In Kenya, butterfly farming has become an unexpected saviour of Arabuko Sokoke, the last indigenous forest on the East African coast. The Flying Gold of Arabuko follows butterfly catchers and farmers working as part of a project that promotes a link between butterfly conservation and income-generating activities. To date, the sale of butterfly pupae from the region to tropical butterfly houses in the West has generated more than $2.5 million for the local economy.

Told from the perspective of Charo Ngumbao, a former illegal logger and poacher, The Flying Gold of Arabuko plays with the conceptual and literal idea of the butterfly effect to question whether something as small as a butterfly could potentially save an entire ecosystem and the many threatened species it supports. The film was directed by John Davies, a student at the UK’s National Film and Television School with a bright future if this BAFTA-nominated offering is anything to go by. It’s a pleasure to watch with a positive message that’s worth sharing.

Sonic Forest

Like The Flying Gold of Arabuko, Sonic Forest also spotlights tropical forests and the communities working to protect them, often at immense personal risk.
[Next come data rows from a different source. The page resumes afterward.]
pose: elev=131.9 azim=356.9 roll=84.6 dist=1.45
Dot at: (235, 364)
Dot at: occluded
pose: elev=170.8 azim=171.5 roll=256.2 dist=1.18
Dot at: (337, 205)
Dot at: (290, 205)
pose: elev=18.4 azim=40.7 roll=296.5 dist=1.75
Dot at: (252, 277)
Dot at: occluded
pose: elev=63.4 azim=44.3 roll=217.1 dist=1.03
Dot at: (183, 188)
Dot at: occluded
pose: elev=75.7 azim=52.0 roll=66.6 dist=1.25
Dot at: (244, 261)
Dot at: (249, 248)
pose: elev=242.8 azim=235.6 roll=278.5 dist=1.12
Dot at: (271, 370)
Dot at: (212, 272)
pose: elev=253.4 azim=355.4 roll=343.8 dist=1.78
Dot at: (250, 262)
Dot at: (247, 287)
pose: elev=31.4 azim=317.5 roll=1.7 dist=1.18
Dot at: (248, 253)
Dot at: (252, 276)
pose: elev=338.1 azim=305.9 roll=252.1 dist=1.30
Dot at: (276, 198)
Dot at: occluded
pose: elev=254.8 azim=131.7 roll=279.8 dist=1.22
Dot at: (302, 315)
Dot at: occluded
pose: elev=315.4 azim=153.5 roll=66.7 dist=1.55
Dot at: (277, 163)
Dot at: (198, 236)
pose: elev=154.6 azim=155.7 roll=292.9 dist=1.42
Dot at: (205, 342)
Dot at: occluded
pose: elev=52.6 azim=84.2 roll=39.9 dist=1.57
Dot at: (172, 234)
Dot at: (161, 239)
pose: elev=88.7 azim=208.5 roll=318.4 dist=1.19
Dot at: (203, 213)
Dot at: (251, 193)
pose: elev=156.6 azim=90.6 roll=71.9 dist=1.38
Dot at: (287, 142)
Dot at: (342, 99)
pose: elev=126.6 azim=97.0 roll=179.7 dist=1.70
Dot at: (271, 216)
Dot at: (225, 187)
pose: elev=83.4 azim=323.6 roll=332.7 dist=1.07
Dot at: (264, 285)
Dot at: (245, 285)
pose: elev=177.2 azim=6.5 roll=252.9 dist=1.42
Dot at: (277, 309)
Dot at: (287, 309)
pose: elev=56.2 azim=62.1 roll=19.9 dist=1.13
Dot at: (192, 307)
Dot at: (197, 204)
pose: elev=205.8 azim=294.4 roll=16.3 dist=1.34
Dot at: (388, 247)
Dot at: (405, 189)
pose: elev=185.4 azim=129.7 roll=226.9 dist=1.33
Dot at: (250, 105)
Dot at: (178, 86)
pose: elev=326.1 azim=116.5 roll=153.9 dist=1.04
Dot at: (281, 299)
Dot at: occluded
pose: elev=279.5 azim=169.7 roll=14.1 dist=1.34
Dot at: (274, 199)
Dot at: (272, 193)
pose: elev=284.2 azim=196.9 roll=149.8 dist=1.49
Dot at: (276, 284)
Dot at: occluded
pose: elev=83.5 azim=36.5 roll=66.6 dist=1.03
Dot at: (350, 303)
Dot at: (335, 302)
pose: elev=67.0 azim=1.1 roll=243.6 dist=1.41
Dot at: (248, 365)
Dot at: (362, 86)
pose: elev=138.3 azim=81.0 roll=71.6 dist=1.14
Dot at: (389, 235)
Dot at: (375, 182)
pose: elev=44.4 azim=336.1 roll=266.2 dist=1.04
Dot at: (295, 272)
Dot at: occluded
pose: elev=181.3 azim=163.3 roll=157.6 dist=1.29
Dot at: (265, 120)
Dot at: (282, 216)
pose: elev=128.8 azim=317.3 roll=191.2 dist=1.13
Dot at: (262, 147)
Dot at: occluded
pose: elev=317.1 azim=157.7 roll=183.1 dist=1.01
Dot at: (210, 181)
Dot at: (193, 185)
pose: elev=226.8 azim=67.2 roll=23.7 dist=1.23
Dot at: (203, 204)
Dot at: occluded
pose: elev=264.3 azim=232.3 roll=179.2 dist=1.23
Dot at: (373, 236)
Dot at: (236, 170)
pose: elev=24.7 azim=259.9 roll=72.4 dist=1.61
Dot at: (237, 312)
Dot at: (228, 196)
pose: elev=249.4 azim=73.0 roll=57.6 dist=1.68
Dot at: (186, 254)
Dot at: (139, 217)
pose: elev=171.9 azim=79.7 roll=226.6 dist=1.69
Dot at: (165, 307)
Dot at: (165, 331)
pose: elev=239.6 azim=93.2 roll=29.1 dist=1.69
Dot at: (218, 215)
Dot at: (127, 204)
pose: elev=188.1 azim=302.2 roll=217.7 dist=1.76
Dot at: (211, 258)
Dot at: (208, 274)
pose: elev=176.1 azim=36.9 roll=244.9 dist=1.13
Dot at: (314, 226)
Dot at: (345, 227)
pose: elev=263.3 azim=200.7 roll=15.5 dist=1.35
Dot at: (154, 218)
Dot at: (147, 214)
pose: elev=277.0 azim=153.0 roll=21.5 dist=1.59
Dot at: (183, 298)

But the starting point in this documentary is music. From Bogotá, Colombia, we follow Simón Mejía, founder of the Latin band Bomba Estéreo, as he journeys into the jungles and mountains of the Colombian Pacific to discover the sounds of one of the world’s most biodiverse regions. Armed with a smartphone and small mic, he records birdsong, trickling water and clicking piangua (clam) shells as well as exuberant performances by local singers, drummers and pipe players. “Everything is connected and it’s musical in some way,” Mejía says at one point.

Back in Bogotá, he weaves these recordings together and layers on guest vocals mixed with Bomba Estéreo’s trademark electro dance beats. The result is the film’s eponymous theme song that is both an ode to sonic traditions and a rousing call for environmental action. If you are inspired to answer the call, click the link below the closing credits to help communities in the Colombian Pacific raise money for clean water, scholarships and health centres. And maybe open your windows and blast the track at full volume for your neighbours to hear too!